As I watched the BBC Africa hidden camera footage showing university lecturers abuse their power, it confirmed to me what I already know: employers place too much emphasis on university degrees and grades and it is hurting the continent. Our education-to-employment system is so broken that some lecturers take advantage of the desperation of young people to possess a tertiary degree for fear they will be blocked out of the formal economy for the rest of their lives.

Over 90 per cent of formal entry-level jobs in Nigeria require these elusive degrees that are no prediction of competencies, especially in light of what we all know – which is that too often, these grades are distorted by coercion/control.

Given this reality, it has become a “do-or-die” affair to get a degree by any means because young people are told degrees and certifications are the “keys to the kingdom” rather than the competencies behind those degrees. Some educators take advantage of this warped system as it elevates them to demi-gods of the kingdom who have the power to make or break young people’s futures. This “quiet corruption” across the education-to-employment system begins at the basic education end where you have teachers who coerce students and parents to pay for their (the teacher’s) own afterschool lessons or study materials in order to get favourable grades or “support” during the make-or-break national exams…to secondary and tertiary levels where #sexforgrades and student extortion are commonplace, all the way to the employment end of the spectrum where desperate jobseekers are coerced into “paying to play”.

A colleague of mine once shared that in her private university in Benin, an estimated 50% of graduates paid to influence their grades/degree outcomes. Everyone knows the lecturers who accept or demand bribes, she said, and so from day one, you pick and choose your courses based on whether you intend to “pay to play” or “go it alone”.

This isn’t just an African phenomenon: you can easily find sex-for-grades news articles chronicling incidents in the US or even Singapore, albeit less endemic, or cases of the rich and famous paying their children’s way into university admissions. What’s universal across regions is the growing angst and anxiety that even though you can learn online most of the skills taught in traditional universities, that tertiary degrees are still the gateway to higher earning potential.

The way forward from here is to emphasize competencies over credentials.

We all heard Kiki Mordi open up about how sexual harassment prevented her from getting that degree. Gasp! Who would have thought an on-air-personality-turned-investigative-journalist doesn’t have a degree! And yet, she must have developed the competencies required to produce such stellar investigative journalism output through alternative means. What should matter are the competencies she has developed and not the lack of credentials.

Imagine if 90% of job descriptions didn’t block out the 90% of Africans who don’t possess a university degree or the “relevant work experience” – which are always the top two requirements – and instead focused on the required competencies to deliver on the job?.
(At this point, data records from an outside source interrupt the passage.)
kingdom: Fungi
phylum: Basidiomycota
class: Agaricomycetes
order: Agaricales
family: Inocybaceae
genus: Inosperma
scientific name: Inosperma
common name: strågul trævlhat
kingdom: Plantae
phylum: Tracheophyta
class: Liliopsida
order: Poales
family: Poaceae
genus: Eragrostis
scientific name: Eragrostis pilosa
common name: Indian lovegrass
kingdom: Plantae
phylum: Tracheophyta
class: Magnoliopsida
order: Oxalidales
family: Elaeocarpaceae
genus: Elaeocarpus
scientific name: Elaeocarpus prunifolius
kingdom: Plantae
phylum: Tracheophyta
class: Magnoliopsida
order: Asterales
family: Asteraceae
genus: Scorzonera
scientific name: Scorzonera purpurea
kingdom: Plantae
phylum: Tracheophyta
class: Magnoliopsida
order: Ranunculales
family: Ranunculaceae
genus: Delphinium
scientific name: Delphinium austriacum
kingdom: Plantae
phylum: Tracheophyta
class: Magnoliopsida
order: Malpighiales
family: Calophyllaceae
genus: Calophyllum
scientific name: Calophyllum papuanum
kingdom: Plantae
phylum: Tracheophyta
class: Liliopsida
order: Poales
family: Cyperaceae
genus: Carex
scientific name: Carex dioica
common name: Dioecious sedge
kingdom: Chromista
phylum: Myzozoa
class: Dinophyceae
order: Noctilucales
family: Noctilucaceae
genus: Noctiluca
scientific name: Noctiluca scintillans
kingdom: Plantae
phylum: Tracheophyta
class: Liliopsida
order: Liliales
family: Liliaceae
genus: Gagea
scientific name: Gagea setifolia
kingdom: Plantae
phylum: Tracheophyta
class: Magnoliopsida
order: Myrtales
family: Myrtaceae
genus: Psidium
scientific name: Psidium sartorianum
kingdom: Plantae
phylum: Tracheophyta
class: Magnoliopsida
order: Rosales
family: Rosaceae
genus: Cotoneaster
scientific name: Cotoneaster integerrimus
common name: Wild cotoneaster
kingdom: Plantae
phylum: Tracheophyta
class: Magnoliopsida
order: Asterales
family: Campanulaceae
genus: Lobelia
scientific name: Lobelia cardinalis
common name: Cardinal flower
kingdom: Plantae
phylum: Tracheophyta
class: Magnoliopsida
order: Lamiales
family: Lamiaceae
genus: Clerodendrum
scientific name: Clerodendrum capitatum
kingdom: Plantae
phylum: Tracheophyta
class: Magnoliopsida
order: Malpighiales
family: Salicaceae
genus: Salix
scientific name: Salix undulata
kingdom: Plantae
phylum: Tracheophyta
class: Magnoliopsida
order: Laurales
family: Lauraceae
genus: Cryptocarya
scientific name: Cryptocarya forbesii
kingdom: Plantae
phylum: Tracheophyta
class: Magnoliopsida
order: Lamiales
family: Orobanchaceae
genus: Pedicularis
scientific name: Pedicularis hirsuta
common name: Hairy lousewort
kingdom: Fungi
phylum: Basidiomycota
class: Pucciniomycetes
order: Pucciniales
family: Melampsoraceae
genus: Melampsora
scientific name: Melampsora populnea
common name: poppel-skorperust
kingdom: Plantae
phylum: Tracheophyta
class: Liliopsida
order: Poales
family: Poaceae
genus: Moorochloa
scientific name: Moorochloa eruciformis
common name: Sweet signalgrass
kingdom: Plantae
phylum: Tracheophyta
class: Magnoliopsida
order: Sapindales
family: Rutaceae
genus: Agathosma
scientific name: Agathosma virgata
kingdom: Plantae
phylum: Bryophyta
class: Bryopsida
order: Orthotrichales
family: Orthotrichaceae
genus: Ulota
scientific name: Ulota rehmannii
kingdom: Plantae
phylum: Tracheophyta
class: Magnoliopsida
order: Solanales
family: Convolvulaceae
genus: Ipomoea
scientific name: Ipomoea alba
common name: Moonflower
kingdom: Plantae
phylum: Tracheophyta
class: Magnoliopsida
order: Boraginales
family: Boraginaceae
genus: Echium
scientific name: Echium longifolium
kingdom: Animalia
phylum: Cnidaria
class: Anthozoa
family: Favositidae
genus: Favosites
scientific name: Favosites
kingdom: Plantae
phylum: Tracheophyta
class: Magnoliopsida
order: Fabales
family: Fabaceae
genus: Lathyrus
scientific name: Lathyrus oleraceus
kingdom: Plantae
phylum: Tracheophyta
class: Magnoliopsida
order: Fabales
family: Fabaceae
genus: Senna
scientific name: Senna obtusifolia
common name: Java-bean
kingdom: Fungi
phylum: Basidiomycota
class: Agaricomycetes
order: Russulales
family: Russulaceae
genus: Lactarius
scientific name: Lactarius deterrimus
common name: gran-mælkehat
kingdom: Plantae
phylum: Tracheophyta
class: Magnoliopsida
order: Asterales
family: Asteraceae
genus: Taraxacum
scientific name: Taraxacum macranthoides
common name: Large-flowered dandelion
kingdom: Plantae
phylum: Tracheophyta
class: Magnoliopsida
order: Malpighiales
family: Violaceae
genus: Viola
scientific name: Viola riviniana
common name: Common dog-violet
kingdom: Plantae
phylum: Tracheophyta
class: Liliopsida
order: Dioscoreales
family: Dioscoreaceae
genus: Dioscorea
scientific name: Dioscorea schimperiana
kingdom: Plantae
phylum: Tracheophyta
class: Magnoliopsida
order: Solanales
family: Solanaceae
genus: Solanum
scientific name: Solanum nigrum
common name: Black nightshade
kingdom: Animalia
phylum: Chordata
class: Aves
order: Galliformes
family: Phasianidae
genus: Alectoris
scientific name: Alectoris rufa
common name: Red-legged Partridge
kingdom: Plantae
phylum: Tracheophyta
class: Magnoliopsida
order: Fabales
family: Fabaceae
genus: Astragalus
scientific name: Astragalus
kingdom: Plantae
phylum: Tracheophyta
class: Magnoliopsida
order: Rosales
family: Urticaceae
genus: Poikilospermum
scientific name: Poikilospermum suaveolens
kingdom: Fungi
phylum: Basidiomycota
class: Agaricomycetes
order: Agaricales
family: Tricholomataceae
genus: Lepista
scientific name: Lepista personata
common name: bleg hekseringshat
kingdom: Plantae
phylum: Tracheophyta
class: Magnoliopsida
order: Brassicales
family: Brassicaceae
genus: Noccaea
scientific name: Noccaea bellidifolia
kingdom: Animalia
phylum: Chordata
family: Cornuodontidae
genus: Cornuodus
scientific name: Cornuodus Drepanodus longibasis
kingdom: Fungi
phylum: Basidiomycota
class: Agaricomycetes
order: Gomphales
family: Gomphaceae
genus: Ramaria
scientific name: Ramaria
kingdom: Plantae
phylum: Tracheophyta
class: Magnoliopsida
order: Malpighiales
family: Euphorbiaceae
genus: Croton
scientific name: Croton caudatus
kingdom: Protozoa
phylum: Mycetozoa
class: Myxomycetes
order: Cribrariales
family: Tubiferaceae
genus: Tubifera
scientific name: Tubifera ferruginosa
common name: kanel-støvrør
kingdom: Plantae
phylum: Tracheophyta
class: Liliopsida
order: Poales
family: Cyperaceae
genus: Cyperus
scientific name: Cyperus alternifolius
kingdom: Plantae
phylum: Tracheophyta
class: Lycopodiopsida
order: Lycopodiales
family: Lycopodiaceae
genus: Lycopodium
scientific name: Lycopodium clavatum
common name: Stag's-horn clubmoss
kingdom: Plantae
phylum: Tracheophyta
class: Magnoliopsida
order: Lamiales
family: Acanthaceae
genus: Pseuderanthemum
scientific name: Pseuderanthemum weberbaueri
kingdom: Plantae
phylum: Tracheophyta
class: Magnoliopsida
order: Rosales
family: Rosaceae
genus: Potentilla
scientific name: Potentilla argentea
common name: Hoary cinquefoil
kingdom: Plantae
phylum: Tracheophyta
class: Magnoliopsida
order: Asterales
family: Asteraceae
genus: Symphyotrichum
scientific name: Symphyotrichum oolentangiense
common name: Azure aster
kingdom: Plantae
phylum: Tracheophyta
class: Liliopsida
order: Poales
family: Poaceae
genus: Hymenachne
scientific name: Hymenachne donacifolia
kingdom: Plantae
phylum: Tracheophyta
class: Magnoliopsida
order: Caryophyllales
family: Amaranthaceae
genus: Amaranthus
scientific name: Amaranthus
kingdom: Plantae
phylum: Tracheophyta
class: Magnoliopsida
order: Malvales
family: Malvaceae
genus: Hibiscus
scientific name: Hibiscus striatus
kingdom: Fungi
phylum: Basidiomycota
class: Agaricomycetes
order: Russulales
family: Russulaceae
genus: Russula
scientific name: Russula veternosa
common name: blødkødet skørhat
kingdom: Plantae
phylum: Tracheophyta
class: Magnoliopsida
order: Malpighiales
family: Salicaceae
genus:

It’s time to rethink and rewire our education-to-employment system so it starts to focus on competencies young people are developing inside (and mostly outside) of traditional classrooms and institutions and starts to screen them IN for those competencies instead of screening them OUT for lack of credentials (#CompetenciesOverCredentials). Employers and other “gatekeepers of economic opportunity” owe it to young people to design or adopt existing simple-and-cheap methods for screening based on competencies rather than use degrees as a proxy for capability.

I’ve seen how well this strategy can work. Since 2013, our Nigeria-based organisation, WAVE, has been “screening in” such hardworking young people regardless of their education background/pedigree and training them in the skills required to secure work, start a career and build a brighter future. Though the majority of WAVE’s 3000+ alumni do not possess a tertiary degree, their incomes more than double within one-year post-training as they transition into formal employment, entrepreneurship or further their education. Elements of WAVE’s screen-train-match model are already being replicated by public secondary and tertiary educators as well as private and social sector organisations to train thousands of young people in work-readiness skills annually.

WAVE is just one of many educators, employers, government enablers and youth who are part of a growing Ready4Work movement committed to growing access to skills development and economic opportunity for young people regardless of their education credentials. Indeed, the shift is happening globally as human-machine partnerships make it increasingly possible to evaluate candidates based on their capabilities rather than age, gender or education pedigree, but I would argue that nowhere faces the emergency need to leapfrog more than the African continent, which will have the largest potential workforce by 2030.

While of course it is important to work to expand access to tertiary education, we also owe it to the 90% who currently do not get access, to recognise alternative pathway programmes that are succeeding in developing these skills in young people despite not being degree institutions.

If we can achieve this, perhaps, the next educator who tried to coerce a now-not-so-desperate student or parent would be told to “keep their grades” because the student had actually developed the required knowledge /competencies and was confident that the average employer used inclusive hiring practices that would give her the opportunity to demonstrate her competencies over credentials, her skilling over schooling.